HDA7 Inhibitors

Chemical inhibitors of HDA7 employ various molecular mechanisms to impede its function. Trichostatin A, for instance, binds directly to the enzyme, thereby increasing the acetylation levels of histones and preventing the enzyme from exerting its gene silencing effects. Similarly, Suberoylanilide hydroxamic acid (SAHA), also known as Vorinostat, targets the catalytic site of HDA7, obstructing its ability to remove acetyl groups from histones. This action results in an open chromatin structure conducive to gene expression. Another inhibitor, Valproic acid, competes with acetyl-coenzyme A at the catalytic domain of HDA7, leading to hyperacetylation of histones. Sodium butyrate also interacts with the catalytic site of HDA7, which leads to a transcriptionally active chromatin configuration.

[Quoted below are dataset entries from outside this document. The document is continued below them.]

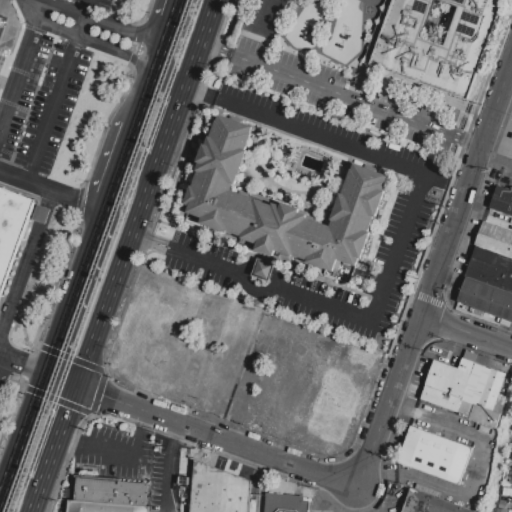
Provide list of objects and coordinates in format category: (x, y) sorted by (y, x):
parking lot: (106, 0)
road: (31, 4)
road: (88, 9)
building: (2, 21)
building: (2, 22)
road: (211, 23)
road: (102, 24)
road: (171, 31)
road: (92, 39)
building: (435, 41)
building: (434, 42)
road: (155, 61)
road: (196, 68)
parking lot: (40, 74)
road: (174, 76)
road: (149, 93)
road: (200, 94)
road: (343, 95)
parking lot: (344, 95)
road: (56, 98)
road: (4, 104)
road: (176, 124)
road: (496, 160)
road: (123, 166)
road: (468, 189)
building: (503, 200)
building: (279, 205)
building: (280, 205)
building: (12, 232)
building: (12, 232)
parking lot: (316, 235)
building: (495, 238)
road: (142, 240)
road: (30, 242)
road: (394, 251)
railway: (100, 256)
railway: (110, 256)
building: (491, 263)
building: (491, 268)
building: (262, 269)
road: (121, 274)
road: (78, 292)
building: (487, 298)
road: (467, 332)
road: (23, 366)
building: (451, 377)
road: (64, 382)
building: (465, 389)
building: (442, 399)
building: (490, 401)
road: (437, 421)
road: (63, 437)
road: (24, 442)
road: (119, 451)
building: (435, 454)
building: (435, 455)
road: (7, 465)
road: (175, 468)
road: (305, 469)
building: (219, 490)
building: (215, 491)
building: (108, 495)
building: (109, 496)
road: (41, 498)
road: (363, 500)
building: (286, 503)
building: (429, 504)
building: (430, 504)
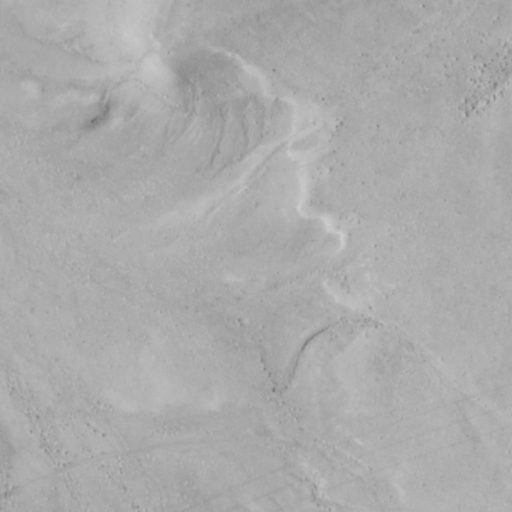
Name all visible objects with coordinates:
road: (254, 357)
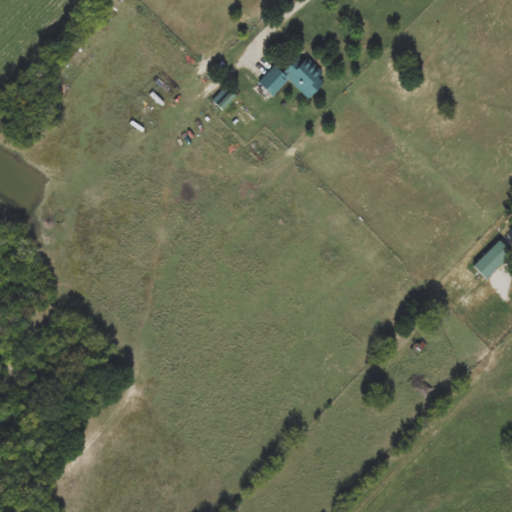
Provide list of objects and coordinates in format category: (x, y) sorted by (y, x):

Entinostat, a benzamide histone deacetylase inhibitor, selectively binds to HDA7, while Romidepsin, a cyclic peptide, chelates the Zn2+ ion in the active site of HDA7, essential for its activity. Panobinostat, a broad-spectrum HDAC inhibitor, non-selectively binds to HDA7 among other HDACs, inhibiting their deacetylase activity. Belinostat, another hydroxamate-type inhibitor, targets multiple HDAC enzymes including HDA7 by binding to their zinc-binding domains. Chidamide, a selective class I HDAC inhibitor, binds to the enzyme's active site and impedes its function. Mocetinostat, which inhibits class I and IV HDACs, exerts its effect by binding to HDA7, leading to an increase in histone acetylation. Givinostat, similar to other hydroxamate-based inhibitors, interacts with the catalytic domain of HDA7, while Tacedinaline, an acetamide derivative, inhibits HDA7 by binding to its catalytic site. These interactions between chemical inhibitors and HDA7 culminate in the inhibition of the enzyme's ability to deacetylate histone proteins, thus affecting the chromatin structure.